Let's separate the discussion into what it _currently is_ and 
what _it might be in future_.

Current language behavior:
enum value range = full range of base type; integer operations 
work as-if the type is the base type.

Future:
Several options + lots of discussion ;-) and DIP needed.

Can I summarize it like that?

cheers,
   Johan



[*]
Let's not go off on a tangent, but there is enough UB in D that I 
do not accept that  safe=="no UB" argument. One example that 
comes to mind is bitshifting by more than the operand bit width: 
"illegal" is what the spec says but that doesn't make sense for 
runtime shift values and, in practice, turns into UB at runtime. 
;-)

Timon Gehr <timon.gehr gmx.ch> writes:

On 27.12.19 19:12, Johan Engelen wrote:
 
 [*]
 Let's not go off on a tangent,

It's not a tangent, it's a powerful tool to decide whether something has 
any business being UB or not.

 but there is enough UB in D that I do not accept that  safe=="no UB" argument.

https://dlang.org/articles/safed.html

"In D, we expect the vast majority of programmers to operate within the 
safe subset of D, which we call SafeD. The safety and the ease of use of 
SafeD is comparable to Java—in fact Java programs can be 
machine-translated into this safe subset of D. SafeD is easy to learn 
and it keeps the programmers away from undefined behaviors. It is also 
very efficient."

"[...] you are guaranteed not to encounter any undefined behavior."

https://dlang.org/spec/memory-safe-d.html

"Therefore, the safe subset of D consists only of programming language 
features that are guaranteed to never result in memory corruption. See 
this article for a rationale."

("this article" links to
https://dlang.org/articles/safed.html)

 One example that comes to mind is 
 bitshifting by more than the operand bit width: "illegal" is what the 
 spec says but that doesn't make sense for runtime shift values and, in 
 practice, turns into UB at runtime. ;-)

### [Collected data]
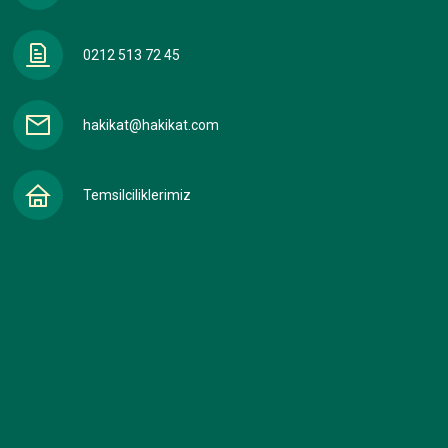
0212 513 72 45
hakikat@hakikat.com
Temsilciliklerimiz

### [Required actions]
1. Condense the paragraph of the D forum thread that begins "In D, we expect the vast majority" into a short bulleted list that keeps its main points.
2. Print the part of the D forum thread between "Timon Gehr <timon.gehr" and "being UB or not.", inclusive, word for word.

### [Answers given]
1.
- Most D programmers are expected to work within SafeD, the safe subset of D.
- SafeD's safety and ease of use are comparable to Java's, and Java programs can be machine-translated into it.
- SafeD is easy to learn, keeps programmers away from undefined behaviors, and is very efficient.

2.
Timon Gehr <timon.gehr gmx.ch> writes:

On 27.12.19 19:12, Johan Engelen wrote:
 
 [*]
 Let's not go off on a tangent,

It's not a tangent, it's a powerful tool to decide whether something has 
any business being UB or not.